00:17 [Pub][ePrint] Hybrid Approach for the Fast Verification for Improved Versions of the UOV and Rainbow Signature Schemes, by Albrecht Petzoldt

  Multivariate cryptography is one of the main candidates to guarantee the security of communication in the post-quantum era. Especially in the area of digital signatures, multivariate cryptography offers a wide range of practical schemes. In \\cite{PB12} and \\cite{PB13} Petzoldt et al. showed a way to speed up the verification process of improved variants of the UOV and Rainbow signature schemes. In this paper we show how we can do even better by a slight variation of their algorithms.

00:17 [Pub][ePrint] Certified computer-aided cryptography: efficient provably secure machine code from high-level implementations, by José Bacelar Almeida and Manuel Barbosa and Gilles Barthe and François Dupressoir

  We present a computer-aided framework for proving concrete security bounds for cryptographic machine code implementations. The front-end of the framework is an interactive verification tool that extends the EasyCrypt framework to reason about relational properties of C-like programs extended with idealised probabilistic operations in the style of code-based security proofs. The framework also incorporates an extension of the CompCert certified compiler to support trusted libraries providing complex arithmetic calculations or instantiating idealised components such as sampling operations. This certified compiler allows us to carry to executable code the security guarantees established at the high-level, and is also instrumented to detect when compilation may interfere with side-channel countermeasures deployed in source code.

We demonstrate the applicability of the framework with the RSA-OAEP encryption scheme, as standardized in PKCS#1 v2.1. The outcome is a rigorous analysis of the advantage of an adversary to break the security of assembly implementations of the algorithms specified by the standard. The example also provides two contributions of independent interest: it is the first application of computer-aided cryptographic tools to real-world security, and the first application of CompCert to cryptographic software.

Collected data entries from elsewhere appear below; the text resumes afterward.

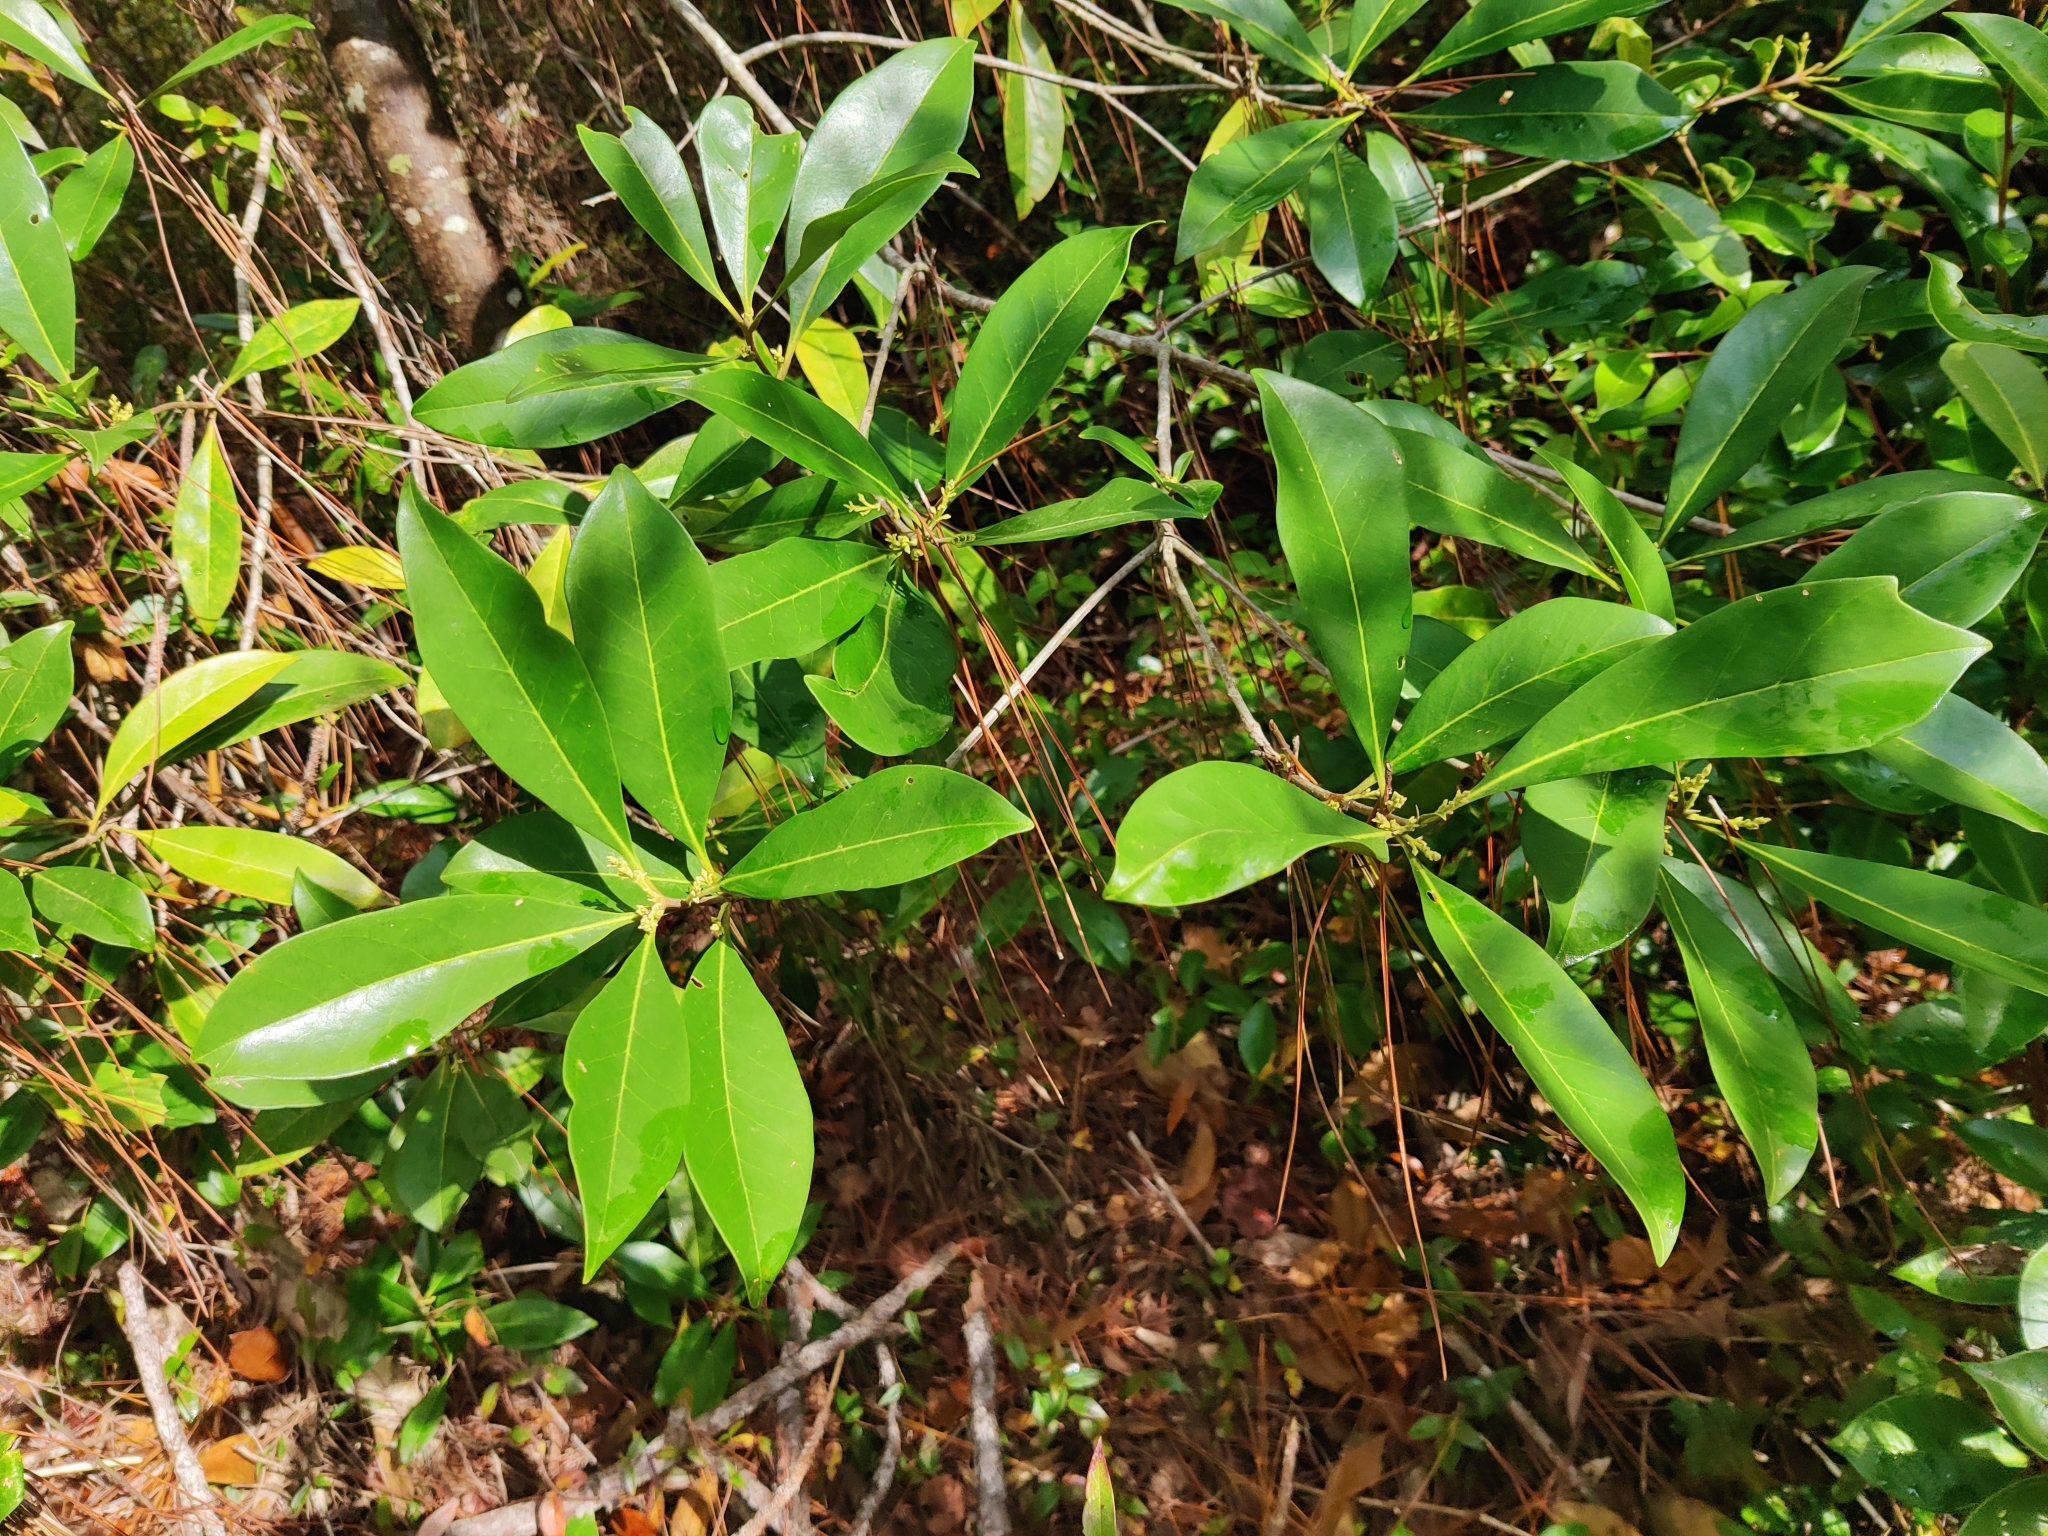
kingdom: Plantae
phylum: Tracheophyta
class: Magnoliopsida
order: Lamiales
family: Oleaceae
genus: Cartrema
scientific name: Cartrema americana
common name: Devilwood
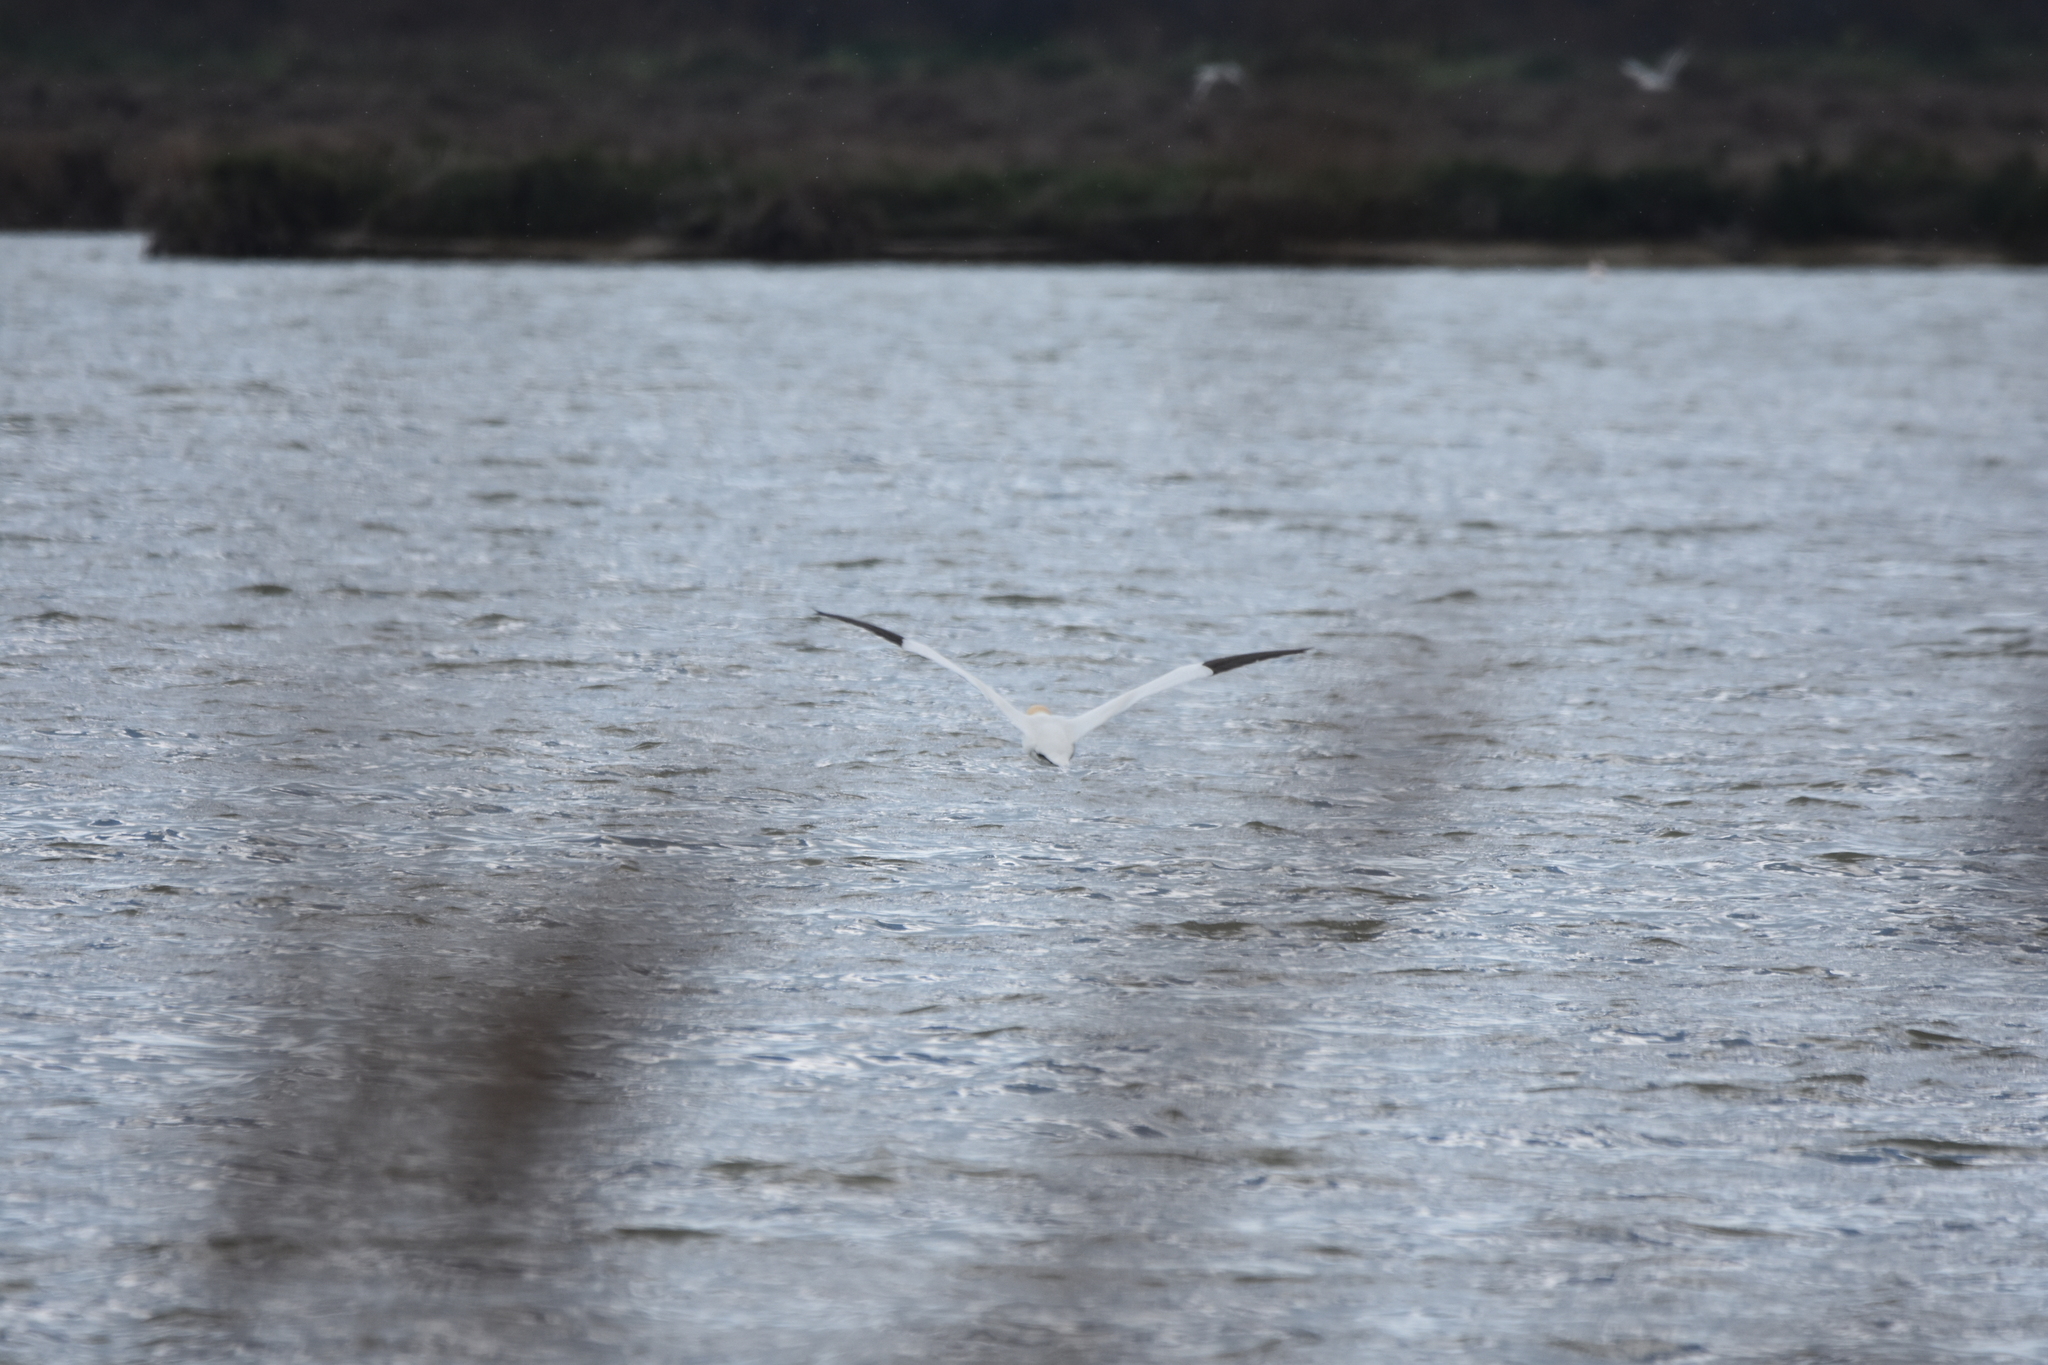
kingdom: Animalia
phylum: Chordata
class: Aves
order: Suliformes
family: Sulidae
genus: Morus
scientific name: Morus bassanus
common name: Northern gannet
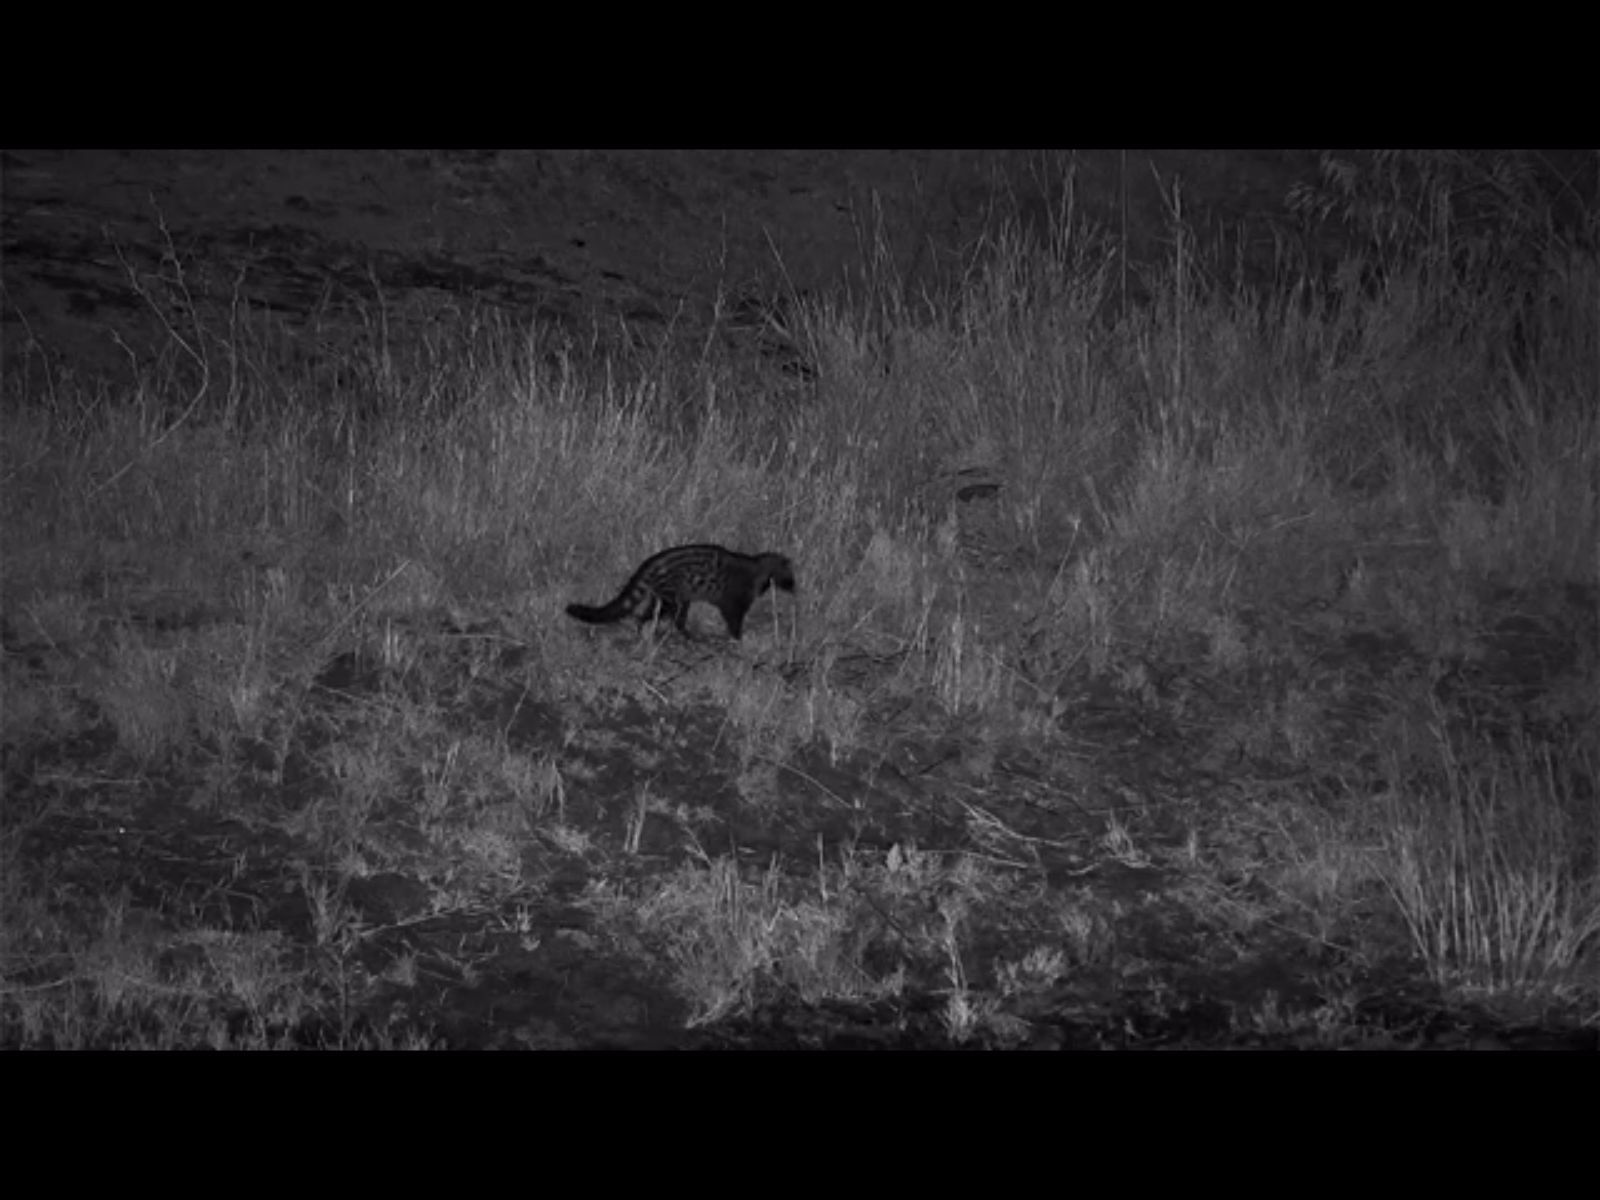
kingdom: Animalia
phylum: Chordata
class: Mammalia
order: Carnivora
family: Viverridae
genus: Civettictis
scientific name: Civettictis civetta
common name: African civet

19:53 [Conf] Report on FDTC 2012


FDTC 2012 was held in Leuven, on Sun. 9-th of September 2012, by the Auditorium "Zeger Van Hee" in the "College De Valk" of K.U.Leuven. The workshop attracted 103 participants from 17 countries, in descending order, from Europe, Asia and North America. The technical program included 12 papers: two invited presentations, and 10 regular papers, categorized into four sessions, that were selected from 20 submissions. Each paper was reviewed by at least 3 reviewers and detailed discussions were later conducted to reach final decisions. Most of the presentation slides for the technical sessions are now available on the workshop website ( The workshop proceedings were published by IEEE CS Press and are available on the IEEE Digital Library. Philippe Maurine from Université Montpellier 2 (France) and Bart Preneel from KU Leuven (Belgium), delivered the two invited lectures on the topics "Techniques for EM Fault Injection: Equipments and Experimental Results" and "It's not my Fault – on Fault Attacks on Symmetric Cryptography" respectively.

Guido Bertoni from STMicroelectronics (Italy) and Benedikt Gierlichs from K.U.Leuven (Belgium), were the program co-chairs. David Naccache from École Normale Supérieure (France) was the invited presentations chair. We thank the sponsors CNRS ParisTech and Riscure for their generous support and contributions to the success of the conference, as well as the staff of KU Leuven for their continuous support of FDTC and help with the local arrangements.